An unbiased estimator of the population variance is obtained with the formula:
\[s^2 = \frac{1}{n-1}\displaystyle \sum_1^n\,\left(x_i - \bar x\right)^2\]
In terms of the raw moments, \(\mathbb E(X)\) and \((\mathbb E(X^2))\), the variance of a random variable \(X\) can be calculated using the König-Huygens formula:
\[\text{Var}(X) = \mathbb E\left(X^2 \right)\quad-\quad \left[\;\mathbb E\left(X\right)\;\right]^2\]
Proof:
\[ \begin{align} \text{Var}(X) &= \mathbb E\left[ \left(\,X - \mathbb E(X)\, \right)^2\right]\\[2ex] &=\mathbb E\left[X^2 - 2\,X\,\mathbb E(X)\, +\left[\,\mathbb E(X)\, \right]^2 \right]\\[2ex] &=\mathbb E (X^2) -\mathbb E \left[\,2\,X\,\mathbb E(X)\, \right]+\left[\,\mathbb E(X)\, \right]^2 \\[2ex] &=\mathbb E (X^2) -2\,\mathbb E[X]\;\mathbb E(X)\, +\left[\,\mathbb E(X)\, \right]^2 \\[2ex] &=\mathbb E (X^2) -2\,\left[\mathbb E(X)\right]^2\, +\left[\,\mathbb E(X)\, \right]^2 \\[2ex] &=\mathbb E\left(X^2 \right)\quad-\quad \left[\;\mathbb E\left(X\right)\;\right]^2\\[2ex] &=\frac{\displaystyle\sum_{i=1}^n x_i^2}{n} \quad-\quad \left[ \frac{\displaystyle\sum_{i=1}^n x_i}{n}\right]^2 \end{align} \]

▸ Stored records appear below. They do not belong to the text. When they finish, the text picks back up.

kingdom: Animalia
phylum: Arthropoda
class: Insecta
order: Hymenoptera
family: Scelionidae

The same applies to the covariance matrix. In the following proof \(X\) is a \(p\times 1\) random vector:
\[ \begin{align} \text{Var}(X)&=\mathbb E\left[\,\left(X- \mathbb E[X] \right) \, \left(X- \mathbb E[X] \right)^\top \right]\\[2ex] &= \mathbb E\left[\,XX^\top - X\,\mathbb E[X]^\top - \mathbb E[X] \,X^\top + \mathbb E[X] \mathbb E\, [X]^\top \right]\\[2ex] &= \mathbb E\left[\,XX^\top\right] - \mathbb E [X]\,\mathbb E[X]^\top - \mathbb E[X] \,\mathbb E [X]^\top + \mathbb E[X] \mathbb E\, [X]^\top \\[2ex] &= \mathbb E[XX^\top] \; -\; \mathbb E[X]\, \mathbb E[X]^\top \end{align} \]

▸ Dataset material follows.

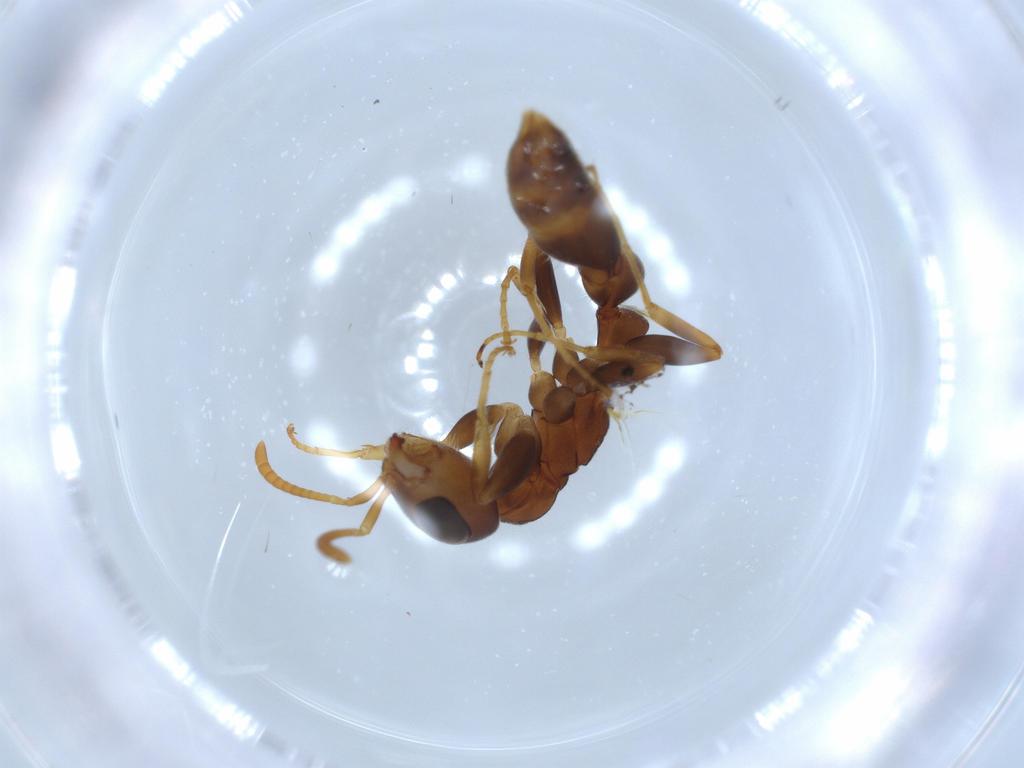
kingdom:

When estimating from the sample, though, we have to keep in mind when applying this formula that it is derived with the understanding that the denominator is \(n\) as implicit in Eq.\((1)\). So if we want to make the denominator \(n-1\), we have to multiply by \(\frac{n}{n-1}\) (Bessel’s correction), and we have to do the same in the alternate formula:
\[\begin{align}S^2 &= \frac{n}{n-1}\,\left(\, \frac{\sum_{1}^n x_i^2}{n} -\left[ \frac{\sum_{1}^n x_i}{n}\right]^2\right)\\[2ex] &= \,\frac{n\displaystyle \sum_{i=1}^n x_i^2 -\left[ \displaystyle \sum_{i=1}^n x_i\right]^2}{(n-1)\,n} \end{align}\]

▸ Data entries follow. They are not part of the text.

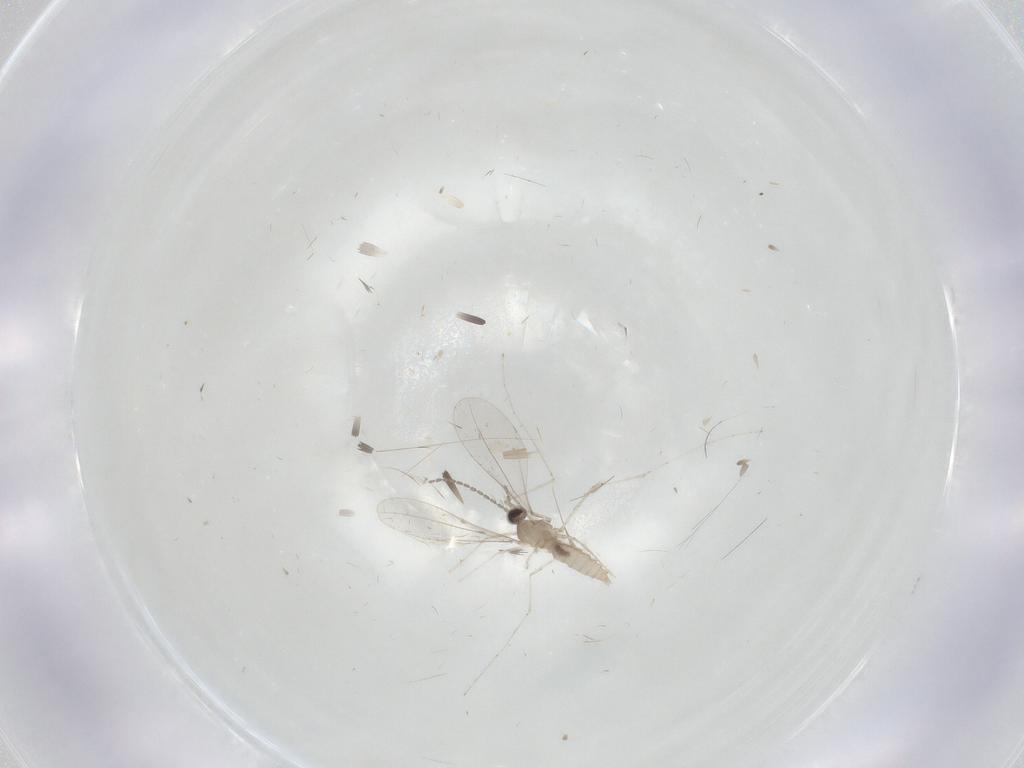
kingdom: Animalia
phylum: Arthropoda
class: Insecta
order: Diptera
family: Cecidomyiidae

We can apply the same concept to the covariance matrix. In what follows \(X\) is a \(p \times n\) data matrix:
\[\begin{align} \sigma^2(X)&=\frac{XX^\top}{n-1} \; -\; \frac{n}{n-1}\; \begin{bmatrix}\bar X_1\\ \bar X_2\\ \vdots \\ \bar X_p \end{bmatrix}\, \; \begin{bmatrix}\bar X_1 & \bar X_2 & \cdots & \bar X_p \end{bmatrix} \end{align} \]
because it is necessary to multiply by \(\frac{n}{n-1}\) to get rid of the biased \(n\) denominator, and replace it with \(n-1\). Evidently anything after the minus sign disappears if the mean is zero.
In R
X = rnorm(5)
var(X)
## [1] 1.488821
( (t(X) %*% X) / (length(X) - 1) ) - (length(X)/(length(X)-1)) * mean(X)^2
## [,1]
## [1,] 1.488821
The same applies to the covariance between different random vectors:
set.seed(0)
# Sampling three random vectors: V1, V2 and V3:
X1 = 1:5
X2 = rnorm(5, 5, 1)
X3 = runif(5)
# Forming a matrix with each row representing a sample from a random vector:
(X = (rbind(X1,X2,X3)))
## [,1] [,2] [,3] [,4] [,5]
## X1 1.00000000 2.0000000 3.0000000 4.0000000 5.0000000
## X2 6.26295428 4.6737666 6.3297993 6.2724293 5.4146414
## X3 0.06178627 0.2059746 0.1765568 0.6870228 0.3841037
# Taking the estimate of the expectation for each random vector bar X_i:
mu = rowMeans(X)
# Calculating manually the variance with the alternate formula
(man.cov = ((X %*% t(X)) / (ncol(X) - 1)) - (ncol(X)/(ncol(X) - 1)) * (mu %*% t(mu)))
## X1 X2 X3
## X1 2.50000000 -0.02449075 0.28142079
## X2 -0.02449075 0.53366886 0.02019664
## X3 0.28142079 0.02019664 0.05940930
# Comparing to the built-in formula:
cov(t(X))
## X1 X2 X3
## X1 2.50000000 -0.02449075 0.28142079
## X2 -0.02449075 0.53366886 0.02019664
## X3 0.28142079 0.02019664 0.05940930
# are the same...
all.equal(man.cov, cov(t(X)))
## [1] TRUE
NOTE: These are tentative notes on different topics for personal use - expect mistakes and misunderstandings.